EXERCISE DETAILS: Write out the records below once more, exactly and completely.

DATA SUPPLIED START

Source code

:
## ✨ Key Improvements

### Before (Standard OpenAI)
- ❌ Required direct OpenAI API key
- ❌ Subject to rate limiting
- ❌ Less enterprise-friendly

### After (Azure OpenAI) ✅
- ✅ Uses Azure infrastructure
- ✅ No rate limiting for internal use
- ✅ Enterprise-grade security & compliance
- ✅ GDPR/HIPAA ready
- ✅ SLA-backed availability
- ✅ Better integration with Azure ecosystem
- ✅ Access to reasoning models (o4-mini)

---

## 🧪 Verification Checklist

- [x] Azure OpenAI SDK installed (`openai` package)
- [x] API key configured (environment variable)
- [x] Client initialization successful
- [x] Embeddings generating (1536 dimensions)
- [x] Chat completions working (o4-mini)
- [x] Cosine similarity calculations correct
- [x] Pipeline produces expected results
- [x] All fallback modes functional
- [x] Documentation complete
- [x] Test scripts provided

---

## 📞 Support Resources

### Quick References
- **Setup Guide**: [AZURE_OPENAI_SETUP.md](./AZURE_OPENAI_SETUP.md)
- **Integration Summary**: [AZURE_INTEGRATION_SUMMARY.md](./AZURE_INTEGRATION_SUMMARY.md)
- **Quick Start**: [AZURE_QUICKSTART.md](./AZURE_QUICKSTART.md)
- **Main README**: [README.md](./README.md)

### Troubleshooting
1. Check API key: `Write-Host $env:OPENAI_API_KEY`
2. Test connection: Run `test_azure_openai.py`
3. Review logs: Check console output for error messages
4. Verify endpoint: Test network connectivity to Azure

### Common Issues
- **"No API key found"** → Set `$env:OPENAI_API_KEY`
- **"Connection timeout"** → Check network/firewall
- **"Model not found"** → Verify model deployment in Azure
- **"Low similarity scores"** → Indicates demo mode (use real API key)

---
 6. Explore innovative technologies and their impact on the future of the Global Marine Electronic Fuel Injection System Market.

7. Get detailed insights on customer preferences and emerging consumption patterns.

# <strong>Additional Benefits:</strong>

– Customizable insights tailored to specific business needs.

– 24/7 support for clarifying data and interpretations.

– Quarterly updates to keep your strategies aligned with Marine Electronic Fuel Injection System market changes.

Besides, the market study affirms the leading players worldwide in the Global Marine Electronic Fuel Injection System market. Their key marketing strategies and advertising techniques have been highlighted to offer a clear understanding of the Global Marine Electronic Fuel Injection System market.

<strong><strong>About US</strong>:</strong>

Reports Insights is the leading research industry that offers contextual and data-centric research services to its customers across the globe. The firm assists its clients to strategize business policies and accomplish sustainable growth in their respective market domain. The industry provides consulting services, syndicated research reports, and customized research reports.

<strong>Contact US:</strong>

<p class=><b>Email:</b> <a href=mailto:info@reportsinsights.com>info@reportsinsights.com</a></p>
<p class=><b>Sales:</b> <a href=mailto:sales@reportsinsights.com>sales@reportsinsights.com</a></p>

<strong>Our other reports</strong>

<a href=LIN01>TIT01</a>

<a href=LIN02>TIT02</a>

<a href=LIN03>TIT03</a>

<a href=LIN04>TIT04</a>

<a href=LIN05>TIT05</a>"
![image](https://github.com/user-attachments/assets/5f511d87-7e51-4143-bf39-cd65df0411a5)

DATA SUPPLIED END

EXERCISE SOLUTION:
Source code

:
## ✨ Key Improvements

### Before (Standard OpenAI)
- ❌ Required direct OpenAI API key
- ❌ Subject to rate limiting
- ❌ Less enterprise-friendly

### After (Azure OpenAI) ✅
- ✅ Uses Azure infrastructure
- ✅ No rate limiting for internal use
- ✅ Enterprise-grade security & compliance
- ✅ GDPR/HIPAA ready
- ✅ SLA-backed availability
- ✅ Better integration with Azure ecosystem
- ✅ Access to reasoning models (o4-mini)

---

## 🧪 Verification Checklist

- [x] Azure OpenAI SDK installed (`openai` package)
- [x] API key configured (environment variable)
- [x] Client initialization successful
- [x] Embeddings generating (1536 dimensions)
- [x] Chat completions working (o4-mini)
- [x] Cosine similarity calculations correct
- [x] Pipeline produces expected results
- [x] All fallback modes functional
- [x] Documentation complete
- [x] Test scripts provided

---

## 📞 Support Resources

### Quick References
- **Setup Guide**: [AZURE_OPENAI_SETUP.md](./AZURE_OPENAI_SETUP.md)
- **Integration Summary**: [AZURE_INTEGRATION_SUMMARY.md](./AZURE_INTEGRATION_SUMMARY.md)
- **Quick Start**: [AZURE_QUICKSTART.md](./AZURE_QUICKSTART.md)
- **Main README**: [README.md](./README.md)

### Troubleshooting
1. Check API key: `Write-Host $env:OPENAI_API_KEY`
2. Test connection: Run `test_azure_openai.py`
3. Review logs: Check console output for error messages
4. Verify endpoint: Test network connectivity to Azure

### Common Issues
- **"No API key found"** → Set `$env:OPENAI_API_KEY`
- **"Connection timeout"** → Check network/firewall
- **"Model not found"** → Verify model deployment in Azure
- **"Low similarity scores"** → Indicates demo mode (use real API key)

---
 6. Explore innovative technologies and their impact on the future of the Global Marine Electronic Fuel Injection System Market.

7. Get detailed insights on customer preferences and emerging consumption patterns.

# <strong>Additional Benefits:</strong>

– Customizable insights tailored to specific business needs.

– 24/7 support for clarifying data and interpretations.

– Quarterly updates to keep your strategies aligned with Marine Electronic Fuel Injection System market changes.

Besides, the market study affirms the leading players worldwide in the Global Marine Electronic Fuel Injection System market. Their key marketing strategies and advertising techniques have been highlighted to offer a clear understanding of the Global Marine Electronic Fuel Injection System market.

<strong><strong>About US</strong>:</strong>

Reports Insights is the leading research industry that offers contextual and data-centric research services to its customers across the globe. The firm assists its clients to strategize business policies and accomplish sustainable growth in their respective market domain. The industry provides consulting services, syndicated research reports, and customized research reports.

<strong>Contact US:</strong>

<p class=><b>Email:</b> <a href=mailto:info@reportsinsights.com>info@reportsinsights.com</a></p>
<p class=><b>Sales:</b> <a href=mailto:sales@reportsinsights.com>sales@reportsinsights.com</a></p>

<strong>Our other reports</strong>

<a href=LIN01>TIT01</a>

<a href=LIN02>TIT02</a>

<a href=LIN03>TIT03</a>

<a href=LIN04>TIT04</a>

<a href=LIN05>TIT05</a>"
![image](https://github.com/user-attachments/assets/5f511d87-7e51-4143-bf39-cd65df0411a5)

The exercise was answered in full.